Ia tão distraída que nem reparou que levava os chinelos de quarto calçados. Notava que algumas pessoas por quem passava a olhavam de um modo diferente e pensava: será que no meu semblante se nota a minha perturbação? Aquele demónio tem tanto poder que até consegue que eu seja notada, quando queria passar despercebida?
Começou a diminuir o ritmo das passadas e a tentar reflectir, mais serenamente, em tudo o que tinha feito e aturado durante os últimos dias. Ainda por cima na sua casa, no lugar onde sempre se tinha sentido protegida e longe dele e de outros como ele…
Quando deu por si estava fora da povoação, a caminhar por uma estreita vereda que ela no entanto bem conhecia. Passado algum tempo, depois duma curva, deu de caras com o Vitorino, que sentado numa pedra, fumava um cigarro, com a espingarda ali ao lado encostada a uma árvore.
- Que fazes por aqui? Perguntou ele mais espantado do que se lhe tivesse aparecido um bando de perdizes.
- Nada. Passeio e apanho ar.
- Pareces cansada. Senta-te aqui e bebe um pouco de água – e ele levantou-se com o cantil na mão e caminhou para ela.
- Não te chegues ao pé de mim! Gritou ela enquanto começava a correr, deixando-o espantado, de braço estendido, segurando o cantil pelas correias.
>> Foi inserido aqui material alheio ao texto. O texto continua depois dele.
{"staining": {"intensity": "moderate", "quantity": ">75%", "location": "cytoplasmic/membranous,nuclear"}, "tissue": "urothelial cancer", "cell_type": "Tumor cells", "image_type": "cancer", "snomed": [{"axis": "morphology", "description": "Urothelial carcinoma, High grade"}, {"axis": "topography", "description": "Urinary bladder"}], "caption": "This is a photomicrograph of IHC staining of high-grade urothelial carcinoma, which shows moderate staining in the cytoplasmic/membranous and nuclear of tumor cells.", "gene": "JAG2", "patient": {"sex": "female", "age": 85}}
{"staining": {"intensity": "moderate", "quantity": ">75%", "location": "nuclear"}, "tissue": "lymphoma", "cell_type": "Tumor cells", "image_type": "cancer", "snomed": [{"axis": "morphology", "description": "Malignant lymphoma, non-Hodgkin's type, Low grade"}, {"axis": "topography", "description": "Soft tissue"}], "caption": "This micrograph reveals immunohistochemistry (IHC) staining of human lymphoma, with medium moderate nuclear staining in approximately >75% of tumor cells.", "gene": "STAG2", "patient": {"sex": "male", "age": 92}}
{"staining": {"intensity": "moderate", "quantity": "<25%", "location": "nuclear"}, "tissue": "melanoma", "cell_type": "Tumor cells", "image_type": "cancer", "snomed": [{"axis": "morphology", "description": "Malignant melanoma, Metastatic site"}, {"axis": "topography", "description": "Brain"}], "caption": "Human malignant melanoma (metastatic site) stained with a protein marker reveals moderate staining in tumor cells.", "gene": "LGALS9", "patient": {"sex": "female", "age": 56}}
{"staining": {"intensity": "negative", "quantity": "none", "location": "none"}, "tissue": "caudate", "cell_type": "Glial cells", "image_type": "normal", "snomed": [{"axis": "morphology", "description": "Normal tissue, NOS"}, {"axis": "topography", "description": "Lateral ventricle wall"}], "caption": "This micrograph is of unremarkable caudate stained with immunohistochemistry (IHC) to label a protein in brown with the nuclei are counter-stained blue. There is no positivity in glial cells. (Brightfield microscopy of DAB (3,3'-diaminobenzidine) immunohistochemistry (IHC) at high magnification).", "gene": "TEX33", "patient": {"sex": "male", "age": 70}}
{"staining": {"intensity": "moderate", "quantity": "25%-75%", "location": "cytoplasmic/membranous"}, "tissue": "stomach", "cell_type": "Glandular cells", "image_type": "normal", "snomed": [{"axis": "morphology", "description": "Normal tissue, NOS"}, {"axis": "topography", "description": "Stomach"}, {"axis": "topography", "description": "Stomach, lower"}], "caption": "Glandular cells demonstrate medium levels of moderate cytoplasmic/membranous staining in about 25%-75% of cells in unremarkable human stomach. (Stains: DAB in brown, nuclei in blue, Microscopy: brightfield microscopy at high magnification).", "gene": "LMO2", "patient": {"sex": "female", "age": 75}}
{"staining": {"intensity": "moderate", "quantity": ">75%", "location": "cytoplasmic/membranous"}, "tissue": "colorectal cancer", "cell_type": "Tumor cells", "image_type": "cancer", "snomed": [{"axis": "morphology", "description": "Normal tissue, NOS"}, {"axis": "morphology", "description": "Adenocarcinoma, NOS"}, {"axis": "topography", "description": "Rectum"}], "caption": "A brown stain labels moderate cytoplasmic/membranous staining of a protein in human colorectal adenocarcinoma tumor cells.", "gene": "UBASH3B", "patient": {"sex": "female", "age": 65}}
Depois de correr uns minutos ela não aguentou mais e deixou-se cair à sombra de uma árvore. Sentia-se mal disposta, o sangue a latejar-lhe nas têmporas, tinha muita sede e de repente teve um vómito. Ficou assim uns minutos e lentamente foi acalmando. Depois levantou-se e pôs-se a caminho de regresso a casa, penosamente. Foi pensando nos últimos acontecimentos e acabou por dar razão aos amigos que ainda na véspera a tinham massacrado com conselhos. Mas não gostava que se metessem nos seus problemas e isso incomodava-a. Quando entrou em casa, bebeu um copo de água em pequenos goles e deitou-se sobre a cama. Estava transpirada, mas agora sentia-se um pouco melhor. Adormeceu assim mesmo. Acordou sobressaltada a gritar “sai daqui, não te chegues perto de mim”. Tinha sonhado com Vitorino a caminhar para ela, de cantil na mão e com um maço de tabaco a sair do bolso da camisa. Era um pesadelo. Estava com sede e com fome. Dirigiu-se à cozinha e a primeira coisa que viu foi o maço de tabaco em cima da mesa, para onde o tinha atirado, ao sair. Pegou nele, foi à casa de banho, rasgou-o com gana, atirou tudo para a sanita e puxou o autoclismo.
Depois voltou para a cozinha para beber e comer qualquer coisa.
Foi assim que passou o dia em que deixou de fumar.